The Wisconsin Court of Appeals reversed the trial judge, ruling that the effect of his decision would be to deny Jane her Constitutional right to interstate travel. The mental health agency then appealed that decision to the Wisconsin Supreme Court.

In a comprehensive and thoughtful written decision, Justice Ann Walsh Bradley considered the dilemma posed by state court guardianships in a mobile society. Although she made clear that the state legislature should address the question, until it chooses to do so she set out an approach for Wisconsin courts to use. According to Justice Bradley, Deborah should first petition the Illinois court for permission to move her sister to Wisconsin.
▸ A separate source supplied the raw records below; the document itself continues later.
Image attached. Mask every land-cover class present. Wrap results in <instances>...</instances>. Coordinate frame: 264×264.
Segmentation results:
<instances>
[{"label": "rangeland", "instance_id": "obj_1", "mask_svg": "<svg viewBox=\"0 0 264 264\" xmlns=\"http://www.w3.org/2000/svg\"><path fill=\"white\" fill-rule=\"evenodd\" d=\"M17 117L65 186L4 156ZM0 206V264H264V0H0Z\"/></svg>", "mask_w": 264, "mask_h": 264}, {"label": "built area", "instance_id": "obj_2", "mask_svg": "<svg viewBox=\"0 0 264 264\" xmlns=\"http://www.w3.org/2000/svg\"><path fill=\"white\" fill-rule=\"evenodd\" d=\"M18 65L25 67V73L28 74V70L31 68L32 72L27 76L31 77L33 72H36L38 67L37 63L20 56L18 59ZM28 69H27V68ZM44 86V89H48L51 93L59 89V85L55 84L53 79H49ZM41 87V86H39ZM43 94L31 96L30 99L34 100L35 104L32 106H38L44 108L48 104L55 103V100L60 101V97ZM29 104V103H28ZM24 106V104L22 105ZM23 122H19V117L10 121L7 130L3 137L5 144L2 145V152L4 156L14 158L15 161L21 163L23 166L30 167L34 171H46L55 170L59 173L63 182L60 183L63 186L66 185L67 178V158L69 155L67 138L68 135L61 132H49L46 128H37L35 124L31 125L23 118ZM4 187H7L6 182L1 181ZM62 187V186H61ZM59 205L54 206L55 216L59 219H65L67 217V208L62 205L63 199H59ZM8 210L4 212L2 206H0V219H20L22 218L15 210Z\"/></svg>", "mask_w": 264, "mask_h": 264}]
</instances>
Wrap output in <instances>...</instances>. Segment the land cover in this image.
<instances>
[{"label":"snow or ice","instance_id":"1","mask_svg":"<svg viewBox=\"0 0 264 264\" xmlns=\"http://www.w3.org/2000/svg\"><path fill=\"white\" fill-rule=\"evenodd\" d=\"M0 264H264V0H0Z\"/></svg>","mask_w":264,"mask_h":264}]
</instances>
Assuming the Illinois court approves, she should then petition the Wisconsin court to accept the existing Illinois guardianship, then move Jane, and then terminate the Illinois proceedings. The Wisconsin court could then make its own determinations about whether to schedule periodic reviews, appoint an attorney or investigator, or take any other steps necessary to properly supervise the continuing guardianship.

Justice Bradley made clear that Wisconsin courts need to give "comity" to the holdings of the Illinois courts. While Wisconsin may impose somewhat different restrictions on the appointment or management of guardians, the presumption should be that what happened in another state's courts was proper, regular and presumptively valid. In the Matter of the Guardianship of Jane E.P., July 7, 2005.
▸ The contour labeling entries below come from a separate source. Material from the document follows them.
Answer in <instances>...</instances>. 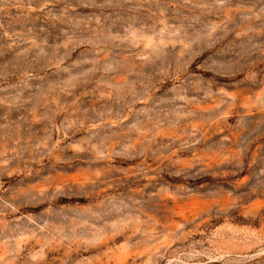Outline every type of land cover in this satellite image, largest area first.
Returning a JSON list of instances; mask_svg holds the SVG:
<instances>
[{
	"label": "rangeland",
	"instance_id": "rangeland-1",
	"mask_svg": "<svg viewBox=\"0 0 264 264\" xmlns=\"http://www.w3.org/2000/svg\"><path fill=\"white\" fill-rule=\"evenodd\" d=\"M0 264H264V0H0Z\"/></svg>",
	"mask_w": 264,
	"mask_h": 264
}]
</instances>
Surprisingly, few state laws exist to resolve the kind of problems faced by Jane and her guardian Deborah. Arizona law is no better developed than Wisconsin’s was before the Jane E.P. decision, and there is a need for thoughtful legislation on the subject. That need has been recognized by the National College of Probate Judges and the National Center for State Courts. See, for example, the 1998 final report of the National College of Probate Judges' Advisory Committee on Interstate Guardianships.

The National  Conference of Commissioners on Uniform State Laws (NCCUSL), an independent agency which develops and promulgates uniform laws on a wide variety of topics, has begun to address the interstate guardianship problem in its Uniform Guardianship and Protective Proceedings Act. That proposed law would permit a state court to forward its pending proceeding to another state's court when a ward moves, or to decline to accept jurisdiction altogether if another state seems to be more appropriate for resolution of the ward's legal status. Unfortunately, the NCCUSL uniform law has only been adopted in Alabama, Colorado, Hawaii, Minnesota and Montana.
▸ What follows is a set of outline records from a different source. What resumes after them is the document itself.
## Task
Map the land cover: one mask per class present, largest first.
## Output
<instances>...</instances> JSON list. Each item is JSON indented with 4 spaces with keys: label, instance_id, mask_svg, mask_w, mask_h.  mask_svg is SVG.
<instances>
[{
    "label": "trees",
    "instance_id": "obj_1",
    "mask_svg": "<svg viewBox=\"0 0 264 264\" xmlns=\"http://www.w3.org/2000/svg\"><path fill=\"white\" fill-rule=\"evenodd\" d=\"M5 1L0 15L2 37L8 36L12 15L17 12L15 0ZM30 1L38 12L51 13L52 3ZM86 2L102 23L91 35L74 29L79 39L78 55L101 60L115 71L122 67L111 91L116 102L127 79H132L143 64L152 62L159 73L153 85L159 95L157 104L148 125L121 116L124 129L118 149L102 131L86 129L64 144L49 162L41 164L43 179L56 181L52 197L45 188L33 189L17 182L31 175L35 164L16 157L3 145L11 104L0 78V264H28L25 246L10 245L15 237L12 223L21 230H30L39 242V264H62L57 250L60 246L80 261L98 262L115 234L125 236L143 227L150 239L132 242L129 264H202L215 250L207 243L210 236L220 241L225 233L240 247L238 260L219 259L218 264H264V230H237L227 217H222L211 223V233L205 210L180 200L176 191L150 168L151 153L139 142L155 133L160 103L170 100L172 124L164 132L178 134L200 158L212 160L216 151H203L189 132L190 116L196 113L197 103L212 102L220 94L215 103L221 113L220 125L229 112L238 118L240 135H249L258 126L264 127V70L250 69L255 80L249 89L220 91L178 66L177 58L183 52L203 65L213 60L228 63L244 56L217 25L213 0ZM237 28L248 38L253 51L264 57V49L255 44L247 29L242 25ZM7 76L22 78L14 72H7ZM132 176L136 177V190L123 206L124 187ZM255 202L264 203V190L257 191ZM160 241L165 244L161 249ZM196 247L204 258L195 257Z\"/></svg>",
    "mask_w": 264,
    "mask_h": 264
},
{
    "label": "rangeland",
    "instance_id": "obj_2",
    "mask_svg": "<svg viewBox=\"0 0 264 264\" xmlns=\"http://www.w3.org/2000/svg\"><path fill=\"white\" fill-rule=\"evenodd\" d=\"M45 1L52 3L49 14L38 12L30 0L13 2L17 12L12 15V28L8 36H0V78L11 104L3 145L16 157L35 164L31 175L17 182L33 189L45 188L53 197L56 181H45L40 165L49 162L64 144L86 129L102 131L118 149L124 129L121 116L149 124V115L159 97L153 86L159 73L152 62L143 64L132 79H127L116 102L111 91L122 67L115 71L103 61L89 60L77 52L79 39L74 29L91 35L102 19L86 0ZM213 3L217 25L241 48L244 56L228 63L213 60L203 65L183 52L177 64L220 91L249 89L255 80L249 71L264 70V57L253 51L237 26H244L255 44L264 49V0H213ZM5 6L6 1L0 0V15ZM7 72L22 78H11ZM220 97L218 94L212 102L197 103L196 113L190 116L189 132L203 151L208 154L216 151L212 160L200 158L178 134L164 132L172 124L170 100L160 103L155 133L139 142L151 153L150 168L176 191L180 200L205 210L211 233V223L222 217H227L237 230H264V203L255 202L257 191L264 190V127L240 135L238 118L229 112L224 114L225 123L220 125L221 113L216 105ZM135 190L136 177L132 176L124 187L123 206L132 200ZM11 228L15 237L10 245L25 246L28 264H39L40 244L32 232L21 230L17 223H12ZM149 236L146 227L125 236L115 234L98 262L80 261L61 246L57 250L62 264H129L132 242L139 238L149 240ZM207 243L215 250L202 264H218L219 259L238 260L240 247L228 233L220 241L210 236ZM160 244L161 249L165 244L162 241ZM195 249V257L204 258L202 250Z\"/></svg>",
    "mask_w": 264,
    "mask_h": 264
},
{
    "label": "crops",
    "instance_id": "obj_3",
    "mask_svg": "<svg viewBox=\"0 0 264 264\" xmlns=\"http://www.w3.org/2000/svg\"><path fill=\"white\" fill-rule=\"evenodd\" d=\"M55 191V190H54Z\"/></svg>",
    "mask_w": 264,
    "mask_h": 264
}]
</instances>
At Fleming & Curti, PLC, we usually take the position that a guardianship or conservatorship obtained in one state remains valid in the new state after a move. Arizona's courts do not usually insist on giving prior approval before a move out of state, so an Arizona proceeding frequently can continue for months, years or even the life of the ward despite the ward's relocation to another state. Frequently, however, we urge guardians and conservators to initiate local state court proceedings once it becomes clear that the ward's relocation is permanent; it only makes sense for the local court to supervise the continuing management of the ward's care and finances.

On the other side of the equation, we customarily recommend that individuals with out-of-state guardianships or conservatorships continue to manage with those arrangements after a ward has moved to Arizona. Eventually it may become problematic and require an Arizona filing, but until there is difficulty accomplishing a guardianship task, or the original state requires an Arizona proceeding, it may be unnecessary to initiate anything in the Arizona  courts.  After all, the U.S. Constitution directs Arizona and all other states to give "full faith and credit" to the court proceedings of sister states.